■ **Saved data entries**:
━━━━━━━━

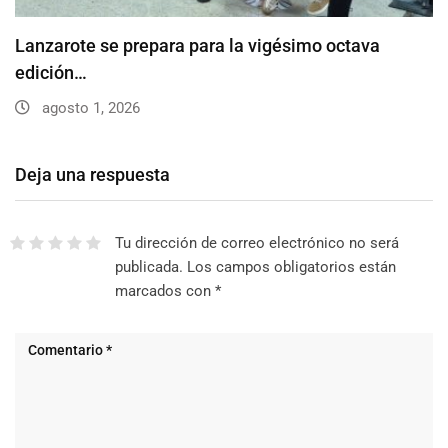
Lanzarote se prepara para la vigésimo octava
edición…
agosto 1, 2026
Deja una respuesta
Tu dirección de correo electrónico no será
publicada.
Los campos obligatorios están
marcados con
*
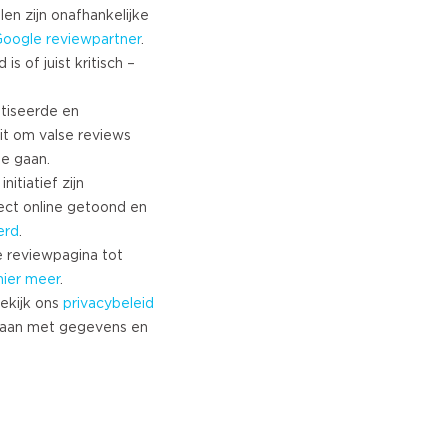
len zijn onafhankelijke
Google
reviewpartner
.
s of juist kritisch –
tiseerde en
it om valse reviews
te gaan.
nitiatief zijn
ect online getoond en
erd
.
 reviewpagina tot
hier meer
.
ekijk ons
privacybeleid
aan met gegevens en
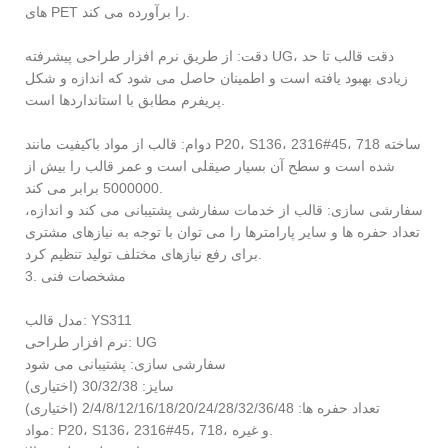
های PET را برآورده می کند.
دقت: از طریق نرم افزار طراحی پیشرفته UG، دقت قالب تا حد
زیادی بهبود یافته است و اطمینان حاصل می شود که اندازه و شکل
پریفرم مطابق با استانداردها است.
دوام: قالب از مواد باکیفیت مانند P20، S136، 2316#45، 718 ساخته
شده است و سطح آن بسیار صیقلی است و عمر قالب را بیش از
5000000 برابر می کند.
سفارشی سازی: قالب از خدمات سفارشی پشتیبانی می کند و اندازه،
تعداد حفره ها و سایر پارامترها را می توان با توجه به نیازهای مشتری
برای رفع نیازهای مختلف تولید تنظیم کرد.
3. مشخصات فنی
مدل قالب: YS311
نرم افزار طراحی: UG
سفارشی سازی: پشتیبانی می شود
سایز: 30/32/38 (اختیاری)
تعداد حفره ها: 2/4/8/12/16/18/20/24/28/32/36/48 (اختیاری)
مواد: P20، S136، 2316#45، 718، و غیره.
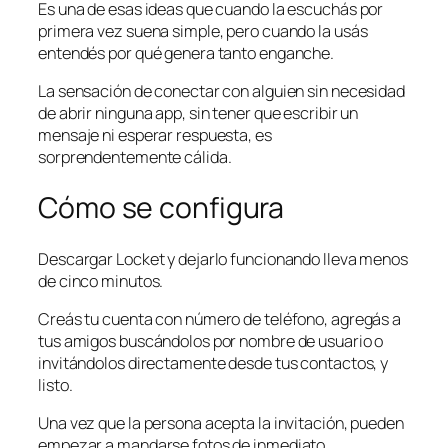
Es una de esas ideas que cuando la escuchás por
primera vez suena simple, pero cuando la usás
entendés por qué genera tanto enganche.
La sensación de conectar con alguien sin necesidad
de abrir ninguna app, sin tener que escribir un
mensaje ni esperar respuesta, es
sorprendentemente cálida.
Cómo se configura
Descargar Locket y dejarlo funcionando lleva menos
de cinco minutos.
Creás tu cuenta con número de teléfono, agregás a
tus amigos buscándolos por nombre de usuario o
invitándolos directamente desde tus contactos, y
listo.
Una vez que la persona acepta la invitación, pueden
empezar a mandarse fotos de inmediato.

━━━━━━━━

■ **TO DO**: Copy the text of every record above word for word, omitting the pictures.

■ **WRITTEN SOLUTION**:
Lanzarote se prepara para la vigésimo octava
edición…
agosto 1, 2026
Deja una respuesta
Tu dirección de correo electrónico no será
publicada.
Los campos obligatorios están
marcados con
*
len zijn onafhankelijke
Google
reviewpartner
.
s of juist kritisch –
tiseerde en
it om valse reviews
te gaan.
nitiatief zijn
ect online getoond en
erd
.
 reviewpagina tot
hier meer
.
ekijk ons
privacybeleid
aan met gegevens en
های PET را برآورده می کند.
دقت: از طریق نرم افزار طراحی پیشرفته UG، دقت قالب تا حد
زیادی بهبود یافته است و اطمینان حاصل می شود که اندازه و شکل
پریفرم مطابق با استانداردها است.
دوام: قالب از مواد باکیفیت مانند P20، S136، 2316#45، 718 ساخته
شده است و سطح آن بسیار صیقلی است و عمر قالب را بیش از
5000000 برابر می کند.
سفارشی سازی: قالب از خدمات سفارشی پشتیبانی می کند و اندازه،
تعداد حفره ها و سایر پارامترها را می توان با توجه به نیازهای مشتری
برای رفع نیازهای مختلف تولید تنظیم کرد.
3. مشخصات فنی
مدل قالب: YS311
نرم افزار طراحی: UG
سفارشی سازی: پشتیبانی می شود
سایز: 30/32/38 (اختیاری)
تعداد حفره ها: 2/4/8/12/16/18/20/24/28/32/36/48 (اختیاری)
مواد: P20، S136، 2316#45، 718، و غیره.
Es una de esas ideas que cuando la escuchás por
primera vez suena simple, pero cuando la usás
entendés por qué genera tanto enganche.
La sensación de conectar con alguien sin necesidad
de abrir ninguna app, sin tener que escribir un
mensaje ni esperar respuesta, es
sorprendentemente cálida.
Cómo se configura
Descargar Locket y dejarlo funcionando lleva menos
de cinco minutos.
Creás tu cuenta con número de teléfono, agregás a
tus amigos buscándolos por nombre de usuario o
invitándolos directamente desde tus contactos, y
listo.
Una vez que la persona acepta la invitación, pueden
empezar a mandarse fotos de inmediato.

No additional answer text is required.